7. INFORM YOURSELF. Ask questions. Hopefully, if you are a victim of a crime, you are assigned an awesome victim advocate like I was. This person will guide you through the court proceedings. Lean on him/her. Knowledge is power. As a victim, you will feel like you have no control; knowing what is going to happen during court, understanding what the lawyers and judge are saying, gives you a handle on the wheel. You are still not in control, but at least you know what is going on.
8. PRAY SOME MORE. Pray not for you, pray for them. Pray they will be honest in testimony (they won't, but pray for it anyway). Pray for more strength, yeah you already asked for that, but you are probably flagging. Like the grief cycle, the victim cycle repeats itself.
9. BE ANGRY. I can't believe I haven't mentioned this one yet.

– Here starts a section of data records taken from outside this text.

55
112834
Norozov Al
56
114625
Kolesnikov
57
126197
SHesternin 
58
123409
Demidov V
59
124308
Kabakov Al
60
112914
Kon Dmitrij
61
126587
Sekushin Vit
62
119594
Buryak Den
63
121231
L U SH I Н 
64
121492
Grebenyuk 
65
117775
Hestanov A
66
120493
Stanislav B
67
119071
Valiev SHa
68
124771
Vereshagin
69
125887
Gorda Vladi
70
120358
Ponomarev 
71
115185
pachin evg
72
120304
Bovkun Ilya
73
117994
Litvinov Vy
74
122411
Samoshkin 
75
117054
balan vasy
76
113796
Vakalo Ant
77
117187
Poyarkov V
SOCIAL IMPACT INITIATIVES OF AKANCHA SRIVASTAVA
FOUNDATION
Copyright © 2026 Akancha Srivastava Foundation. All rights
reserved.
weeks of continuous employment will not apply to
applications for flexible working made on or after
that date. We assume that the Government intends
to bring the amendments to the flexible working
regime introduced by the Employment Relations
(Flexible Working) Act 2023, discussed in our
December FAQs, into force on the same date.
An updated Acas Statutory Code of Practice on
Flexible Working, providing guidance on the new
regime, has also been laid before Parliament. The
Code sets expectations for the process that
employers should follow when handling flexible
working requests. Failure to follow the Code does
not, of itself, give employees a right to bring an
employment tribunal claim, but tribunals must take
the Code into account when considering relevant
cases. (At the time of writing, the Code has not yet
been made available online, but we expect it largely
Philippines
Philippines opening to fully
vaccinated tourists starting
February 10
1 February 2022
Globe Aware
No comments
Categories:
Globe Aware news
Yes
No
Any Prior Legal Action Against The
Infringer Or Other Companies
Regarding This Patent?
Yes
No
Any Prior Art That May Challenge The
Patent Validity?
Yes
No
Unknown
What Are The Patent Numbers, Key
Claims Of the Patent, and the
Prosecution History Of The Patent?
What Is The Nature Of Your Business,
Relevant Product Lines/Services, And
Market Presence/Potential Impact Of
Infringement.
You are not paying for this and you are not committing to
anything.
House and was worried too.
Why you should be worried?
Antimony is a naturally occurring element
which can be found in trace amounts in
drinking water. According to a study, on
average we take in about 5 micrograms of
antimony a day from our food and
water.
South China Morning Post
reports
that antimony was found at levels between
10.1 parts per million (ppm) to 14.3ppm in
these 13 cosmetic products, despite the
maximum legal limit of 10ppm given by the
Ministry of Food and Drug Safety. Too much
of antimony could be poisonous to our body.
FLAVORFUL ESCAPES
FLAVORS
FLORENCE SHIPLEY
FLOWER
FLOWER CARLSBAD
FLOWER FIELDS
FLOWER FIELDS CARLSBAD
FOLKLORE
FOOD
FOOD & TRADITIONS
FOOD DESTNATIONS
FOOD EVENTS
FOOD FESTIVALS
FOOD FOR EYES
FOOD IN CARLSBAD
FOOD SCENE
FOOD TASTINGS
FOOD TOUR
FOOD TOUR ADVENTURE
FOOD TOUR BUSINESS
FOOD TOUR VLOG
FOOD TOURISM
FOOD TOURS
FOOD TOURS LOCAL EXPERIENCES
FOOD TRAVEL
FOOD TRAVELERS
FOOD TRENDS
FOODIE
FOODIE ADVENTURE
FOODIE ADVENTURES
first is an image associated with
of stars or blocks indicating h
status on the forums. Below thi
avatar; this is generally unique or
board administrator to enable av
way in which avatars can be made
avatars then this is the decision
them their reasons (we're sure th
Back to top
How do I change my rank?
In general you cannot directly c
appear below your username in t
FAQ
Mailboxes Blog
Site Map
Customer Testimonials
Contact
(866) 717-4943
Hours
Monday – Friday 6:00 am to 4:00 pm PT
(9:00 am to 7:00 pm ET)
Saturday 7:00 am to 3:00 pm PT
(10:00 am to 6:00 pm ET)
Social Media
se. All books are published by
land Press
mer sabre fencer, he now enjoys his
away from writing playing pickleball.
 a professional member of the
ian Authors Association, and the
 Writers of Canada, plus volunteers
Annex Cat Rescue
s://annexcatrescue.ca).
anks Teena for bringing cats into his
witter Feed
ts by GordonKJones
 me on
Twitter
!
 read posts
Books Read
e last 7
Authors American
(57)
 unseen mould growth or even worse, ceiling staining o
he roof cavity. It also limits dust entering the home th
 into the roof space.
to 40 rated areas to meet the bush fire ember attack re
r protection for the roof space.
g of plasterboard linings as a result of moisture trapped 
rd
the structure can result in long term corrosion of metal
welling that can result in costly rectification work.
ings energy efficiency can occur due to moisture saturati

Tell yourself it's okay to be angry. Say this out loud..."I am fucking angry and I have a right to be." Wallow in that anger for a minute (anger has no place in your healing, but it is your right), then put your anger away.
10. FORGIVE. This is the hardest part for me to write. I am still struggling with this, so I looked to a guide that has much more knowledge than I can ever hope to impart... Matthew 18:22 says in regards to forgiveness, "I tell you not just seven times, but 77 times." Fuck around, Jesus! That's a lot of times I have to forgive a motherfucker. As we all know, I don't always live WWJD? To me, forgiveness is not an action. It's an emotion. As a SURVIVOR, you have to forgive. One day you have to hear their name and not have any reaction. That's what forgiveness means to me anyway. You may have a different perspective...if so implement your own idea of forgiveness.
Finally, the most important thing...
BELIEVE IN YOURSELF. Why shouldn't you? You are one badass SURVIVOR.